Records from a collection:

************

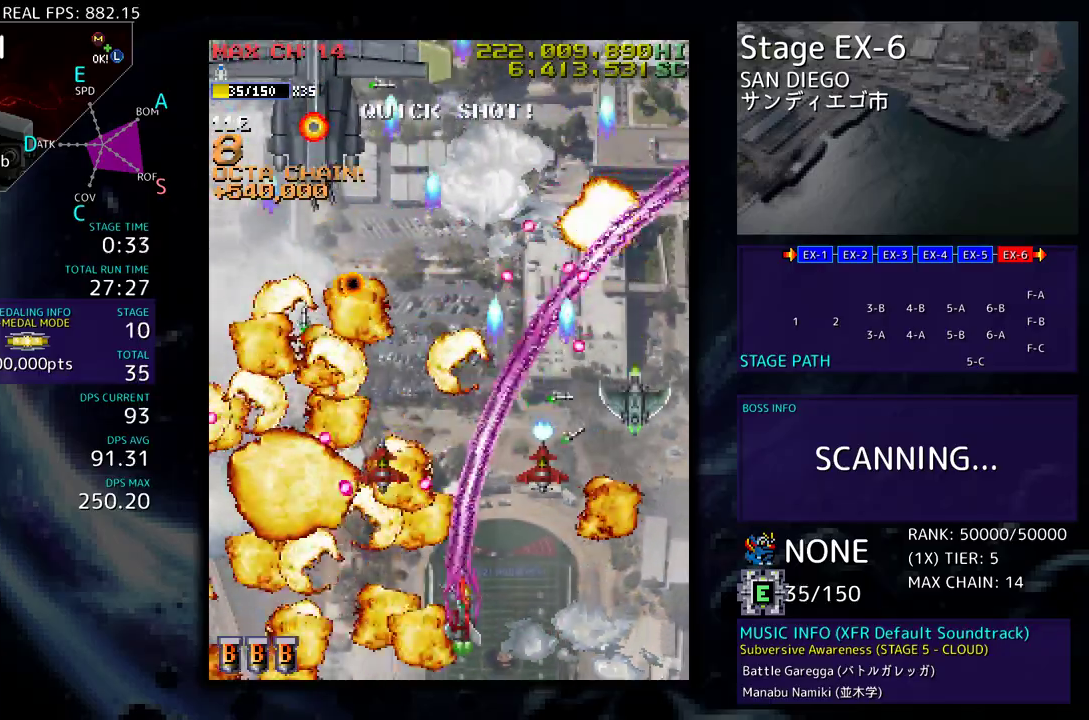
{"buttons": ["DPAD_RIGHT"], "events": [[467, "DPAD_DOWN", "up"]]}
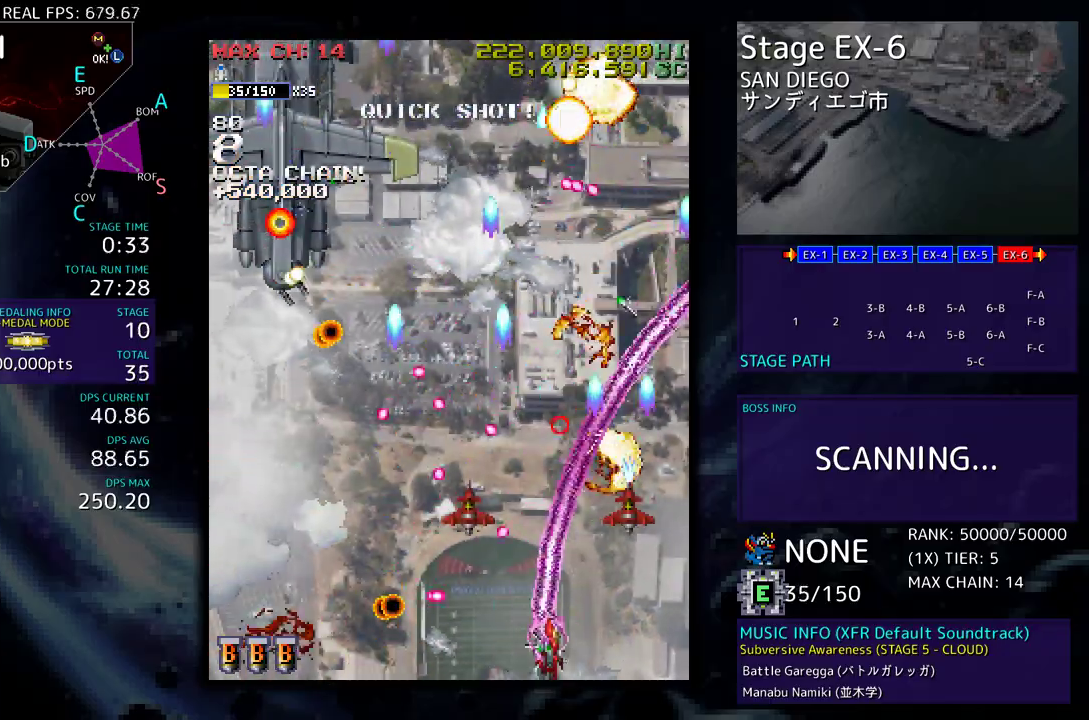
{"buttons": ["DPAD_UP", "DPAD_LEFT"], "events": [[17, "DPAD_UP", "down"], [167, "DPAD_RIGHT", "up"], [283, "DPAD_LEFT", "down"]]}
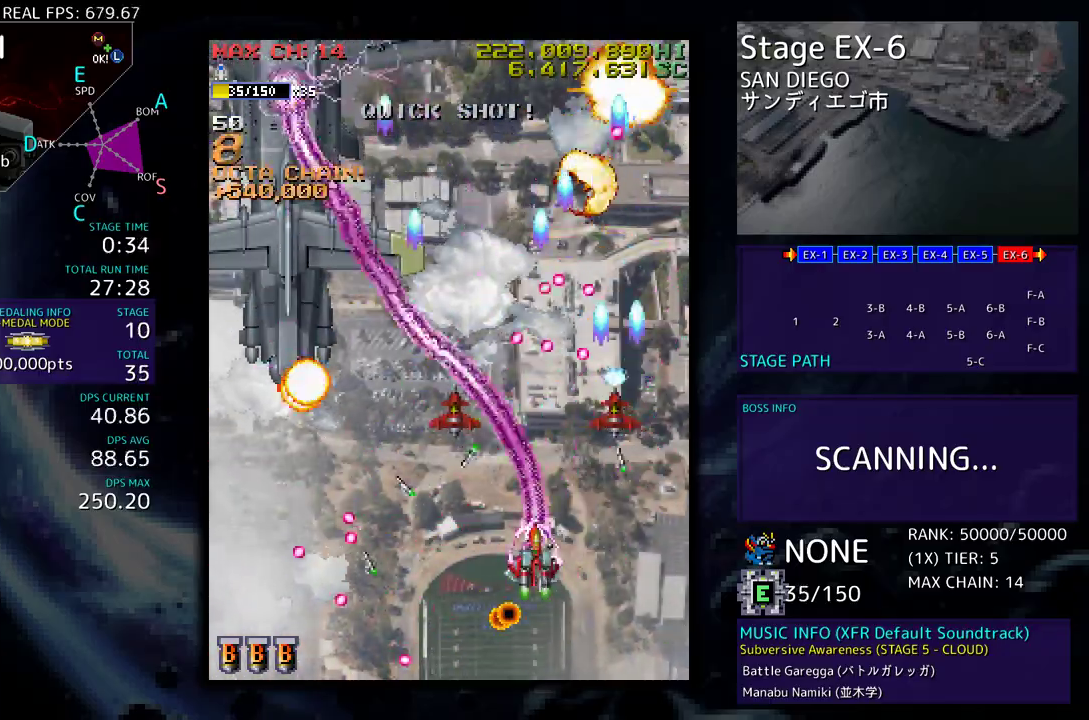
{"buttons": ["DPAD_DOWN", "DPAD_LEFT"], "events": [[83, "DPAD_DOWN", "down"], [83, "DPAD_UP", "up"]]}
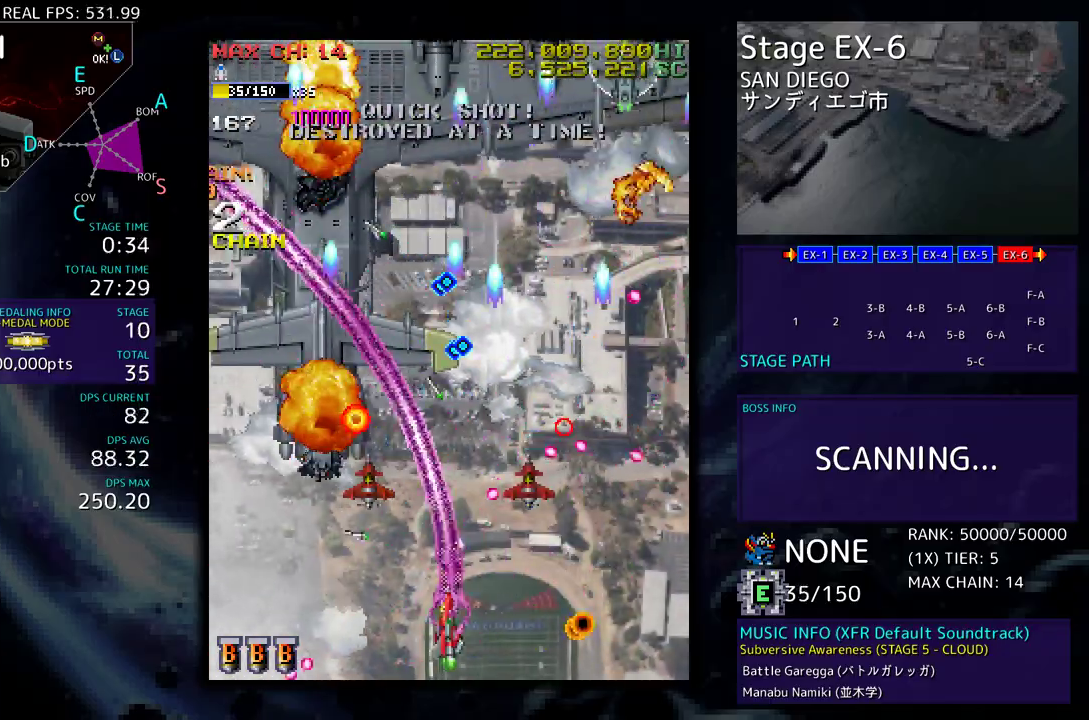
{"buttons": ["DPAD_DOWN", "DPAD_LEFT"], "events": [[17, "DPAD_DOWN", "up"], [33, "DPAD_UP", "down"], [400, "DPAD_UP", "up"], [450, "DPAD_DOWN", "down"]]}
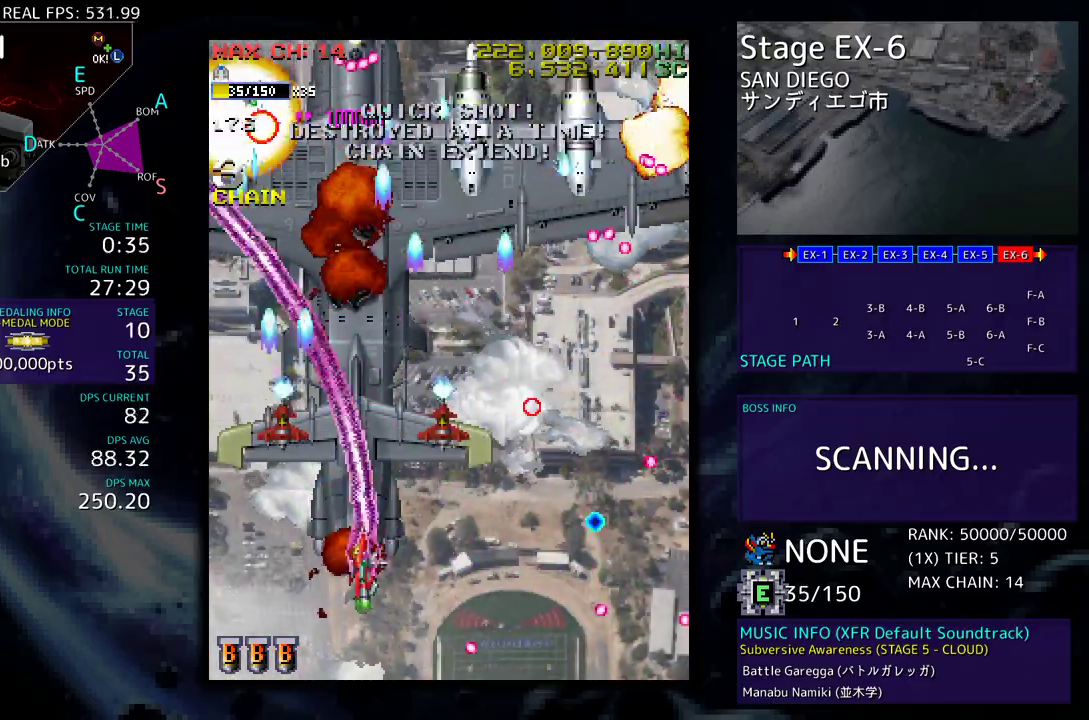
{"buttons": ["DPAD_DOWN", "DPAD_RIGHT"], "events": [[150, "DPAD_LEFT", "up"], [167, "DPAD_RIGHT", "down"]]}
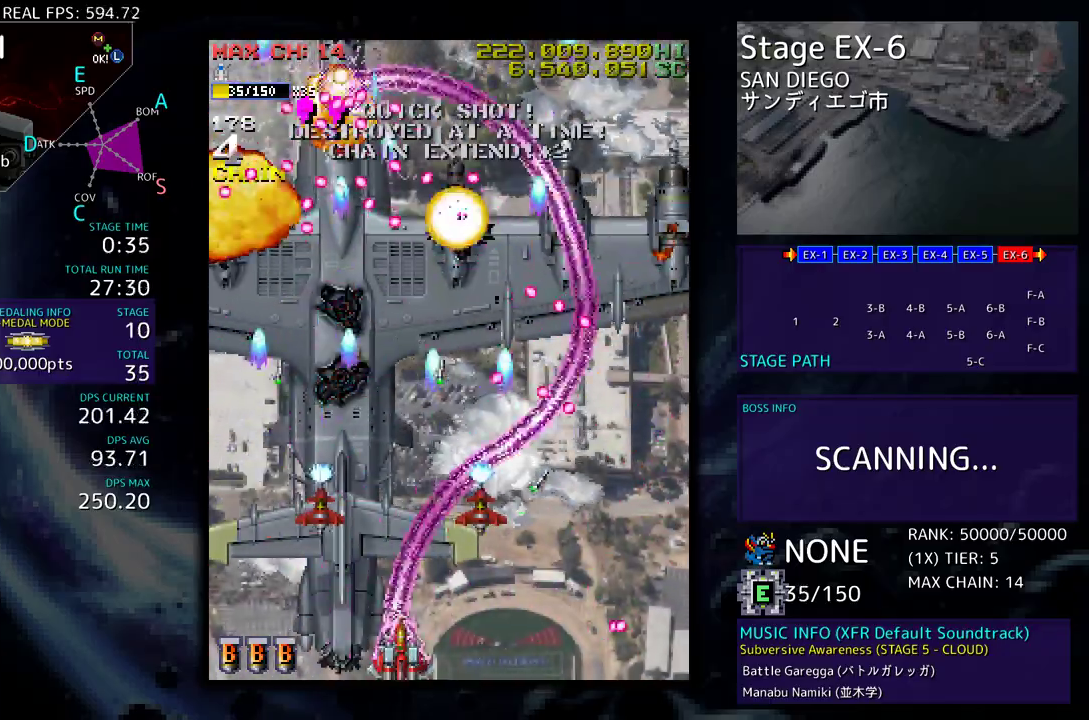
{"buttons": ["DPAD_DOWN", "DPAD_RIGHT"], "events": []}
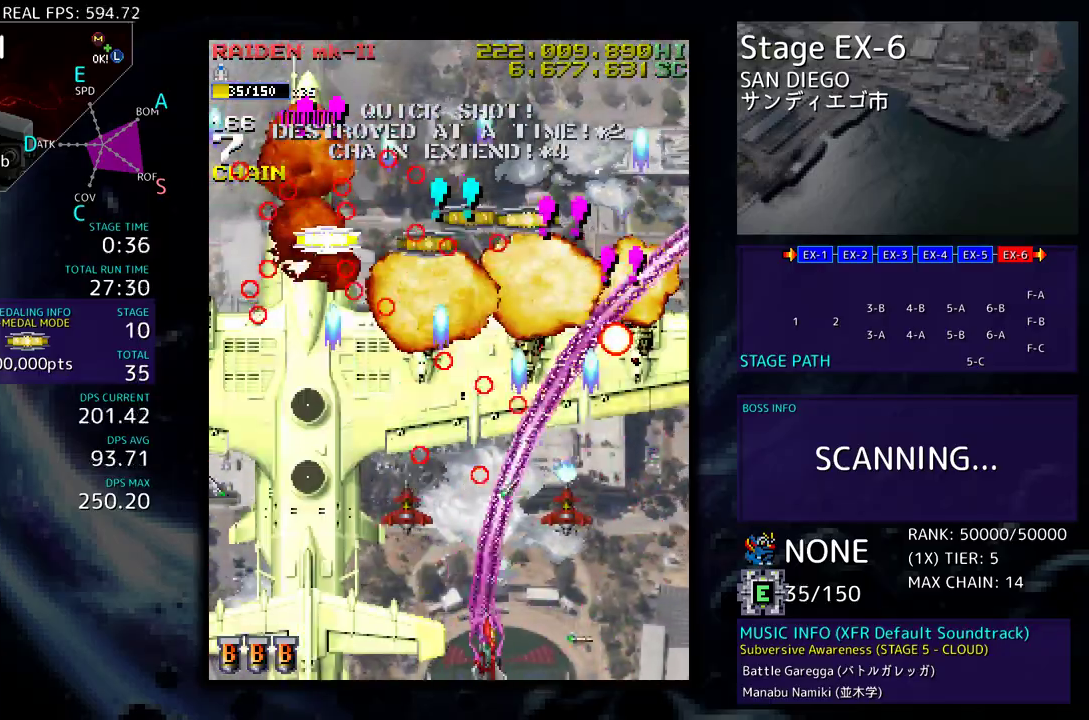
{"buttons": ["DPAD_UP", "DPAD_LEFT"], "events": [[67, "DPAD_DOWN", "up"], [83, "DPAD_UP", "down"], [133, "DPAD_RIGHT", "up"], [183, "DPAD_LEFT", "down"]]}
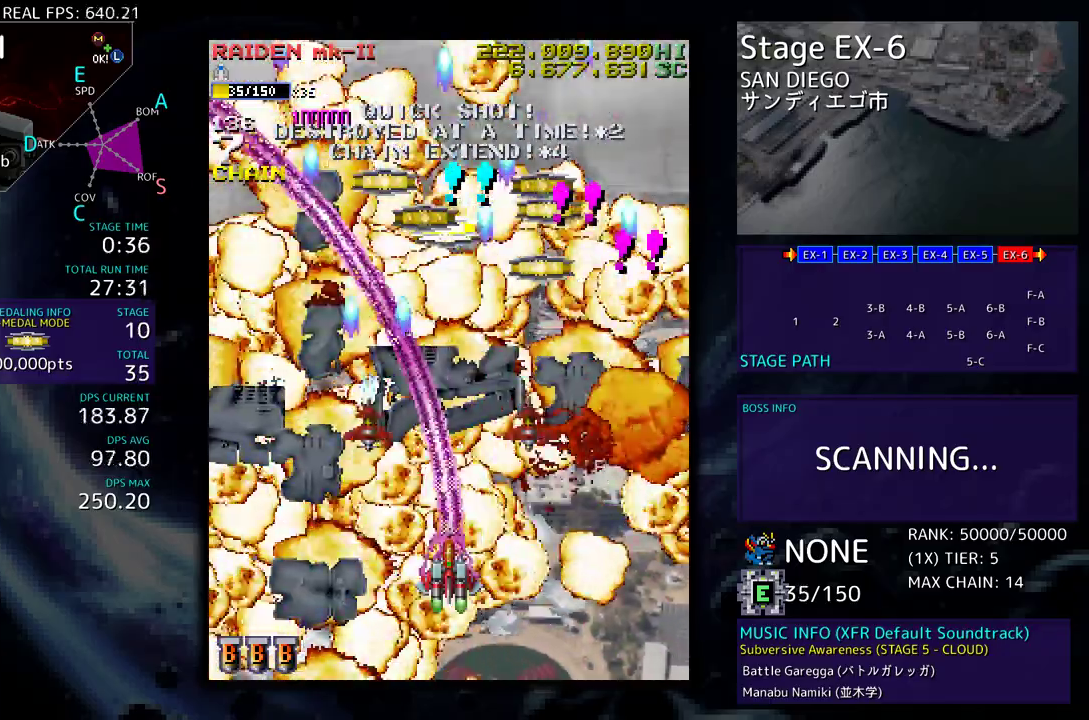
{"buttons": [], "events": [[100, "DPAD_LEFT", "up"], [100, "DPAD_UP", "up"], [200, "DPAD_DOWN", "down"], [200, "DPAD_LEFT", "down"], [217, "DPAD_DOWN", "up"], [250, "DPAD_UP", "down"], [317, "DPAD_LEFT", "up"], [317, "DPAD_UP", "up"], [400, "DPAD_UP", "down"], [417, "DPAD_LEFT", "down"], [500, "DPAD_LEFT", "up"], [500, "DPAD_UP", "up"]]}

************

__Task statement__. Please give the entries above again exactly as written, leaving out any pictures.

__Task result__.
{"buttons": ["DPAD_RIGHT"], "events": [[467, "DPAD_DOWN", "up"]]}
{"buttons": ["DPAD_UP", "DPAD_LEFT"], "events": [[17, "DPAD_UP", "down"], [167, "DPAD_RIGHT", "up"], [283, "DPAD_LEFT", "down"]]}
{"buttons": ["DPAD_DOWN", "DPAD_LEFT"], "events": [[83, "DPAD_DOWN", "down"], [83, "DPAD_UP", "up"]]}
{"buttons": ["DPAD_DOWN", "DPAD_LEFT"], "events": [[17, "DPAD_DOWN", "up"], [33, "DPAD_UP", "down"], [400, "DPAD_UP", "up"], [450, "DPAD_DOWN", "down"]]}
{"buttons": ["DPAD_DOWN", "DPAD_RIGHT"], "events": [[150, "DPAD_LEFT", "up"], [167, "DPAD_RIGHT", "down"]]}
{"buttons": ["DPAD_DOWN", "DPAD_RIGHT"], "events": []}
{"buttons": ["DPAD_UP", "DPAD_LEFT"], "events": [[67, "DPAD_DOWN", "up"], [83, "DPAD_UP", "down"], [133, "DPAD_RIGHT", "up"], [183, "DPAD_LEFT", "down"]]}
{"buttons": [], "events": [[100, "DPAD_LEFT", "up"], [100, "DPAD_UP", "up"], [200, "DPAD_DOWN", "down"], [200, "DPAD_LEFT", "down"], [217, "DPAD_DOWN", "up"], [250, "DPAD_UP", "down"], [317, "DPAD_LEFT", "up"], [317, "DPAD_UP", "up"], [400, "DPAD_UP", "down"], [417, "DPAD_LEFT", "down"], [500, "DPAD_LEFT", "up"], [500, "DPAD_UP", "up"]]}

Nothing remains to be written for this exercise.